Giberson: You give the Christian doctrine of Original Sin a central place in your work and world-view. How do you react to recent developments wherein evolutionary psychology has intruded into the theological space occupied by the doctrine of Original Sin? Theorists in this field are suggesting that our sinful nature is really our "selfish nature" as evolution preferentially preserved behaviors that tended to secure the passage of one's genes into the next generation.

I am an anti-Darwinian, and one of the reasons for this is that I believe that the only evolution is the evolution of consciousness. There is an increasing intrusion of mind into matter. I have been much influenced by the work of Owen Barfield. He was a friend of C. S. Lewis, and Barfield and I became good friends. Barfield reminded me that mind precedes matter. And I believe that mind actually creates matter.

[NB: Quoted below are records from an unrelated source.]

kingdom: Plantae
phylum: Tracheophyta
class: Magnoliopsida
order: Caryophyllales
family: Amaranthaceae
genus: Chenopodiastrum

Darwinism itself was part of the evolution of consciousness. It was part of the religion of progress. It didn't take a particularly great mind to see that there is more in common between men and apes than men and minnows. To make this into an entire system of progress was actually predictable. Darwin was very much a man of his time. Yet, even if you are not a Christian, you must believe that no matter how small, there is a fundamental difference between human beings and all other living beings. If you don't believe this, then out goes all morality. Why is incest wrong? Why is cannibalism wrong?

Let me make a daring claim. Our very view of reality, of the universe, is nothing else but a part of history. Our view of the universe is nothing more and nothing less than our view of the universe. We are not just part of the universe outside of us. We have invented the universe. We are in the center of it.